"Yes, it
is hard to part with our children: but when grief is over, we live in the
consolation that they have only gone before us to a better place, where
sin and sorrow are not. We shall join them later."
She went away, tears of joy filling her eyes. _She_ had a son up there,
waiting for _her_; and she knew Lord Hartledon meant her to think of him
when he had so spoken.
"Carr," said Val, "I never told you the finale of that tragedy. George
Gordon of the mutiny, did turn up: he lived and died in England."
"No!"
"He died at Calne. It was that poor woman's son."
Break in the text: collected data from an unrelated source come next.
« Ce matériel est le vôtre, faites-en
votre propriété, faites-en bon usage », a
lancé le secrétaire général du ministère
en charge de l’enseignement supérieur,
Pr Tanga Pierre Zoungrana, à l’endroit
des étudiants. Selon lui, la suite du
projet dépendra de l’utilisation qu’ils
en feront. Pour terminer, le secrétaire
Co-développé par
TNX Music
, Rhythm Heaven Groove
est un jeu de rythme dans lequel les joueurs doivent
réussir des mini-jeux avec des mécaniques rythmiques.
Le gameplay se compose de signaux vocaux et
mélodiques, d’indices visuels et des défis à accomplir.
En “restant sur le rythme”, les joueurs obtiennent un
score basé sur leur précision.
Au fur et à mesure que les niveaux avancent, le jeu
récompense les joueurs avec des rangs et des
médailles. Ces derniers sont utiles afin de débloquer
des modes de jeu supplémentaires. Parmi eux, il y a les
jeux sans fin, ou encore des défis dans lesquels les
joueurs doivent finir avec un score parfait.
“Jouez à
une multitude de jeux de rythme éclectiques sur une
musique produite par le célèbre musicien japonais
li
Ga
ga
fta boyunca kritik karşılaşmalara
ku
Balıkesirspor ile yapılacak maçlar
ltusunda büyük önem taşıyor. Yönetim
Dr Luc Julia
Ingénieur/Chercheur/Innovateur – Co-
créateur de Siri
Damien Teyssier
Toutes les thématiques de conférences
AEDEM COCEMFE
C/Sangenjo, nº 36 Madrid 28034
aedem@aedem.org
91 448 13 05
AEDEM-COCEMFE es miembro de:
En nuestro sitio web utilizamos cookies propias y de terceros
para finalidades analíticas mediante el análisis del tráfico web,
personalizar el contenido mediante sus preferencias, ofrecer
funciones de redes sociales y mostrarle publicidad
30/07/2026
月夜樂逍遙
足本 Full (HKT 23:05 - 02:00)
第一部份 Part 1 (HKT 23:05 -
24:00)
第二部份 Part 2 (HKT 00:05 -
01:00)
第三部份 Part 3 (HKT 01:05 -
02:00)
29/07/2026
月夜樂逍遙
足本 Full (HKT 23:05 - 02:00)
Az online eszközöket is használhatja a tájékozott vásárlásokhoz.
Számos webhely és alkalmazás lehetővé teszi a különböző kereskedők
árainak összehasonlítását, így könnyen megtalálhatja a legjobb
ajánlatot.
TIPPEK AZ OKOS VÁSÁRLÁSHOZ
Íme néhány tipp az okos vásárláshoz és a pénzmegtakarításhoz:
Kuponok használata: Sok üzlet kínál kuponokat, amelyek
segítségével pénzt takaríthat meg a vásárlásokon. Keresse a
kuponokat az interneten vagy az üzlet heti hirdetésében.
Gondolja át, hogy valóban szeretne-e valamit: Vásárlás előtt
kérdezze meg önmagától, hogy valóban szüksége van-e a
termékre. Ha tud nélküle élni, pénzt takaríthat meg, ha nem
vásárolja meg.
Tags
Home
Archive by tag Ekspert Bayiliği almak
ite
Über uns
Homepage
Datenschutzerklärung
Mr. Carr looked round for an explanation. He knew her as the wife of
clerk Gum, and sister to Hartledon's housekeeper. Val told him all, as
the facts had come out to him.
"Pike always puzzled me," he said. "Disguised as he was with his black
hair, his face stained with some dark juice, there was a look in him that
used to strike some chord in my memory. It lay in the eyes, I think.
You'll keep these facts sacred, Carr, for the parents' sake. They are
known only to four of us."
"Have you told your wife yet?" questioned Mr. Carr, recurring to a
different subject.
"No. I could not, somehow, whilst the child lay dead in the house. She
shall know it shortly."
"And what about dismissing the countess-dowager? You will do it?"
"I shall be only too thankful to do it. All my courage has come back to
me, thank Heaven!"
The Countess-Dowager of Kirton's reign was indeed over; never would he
allow her to disturb the peace of his house again.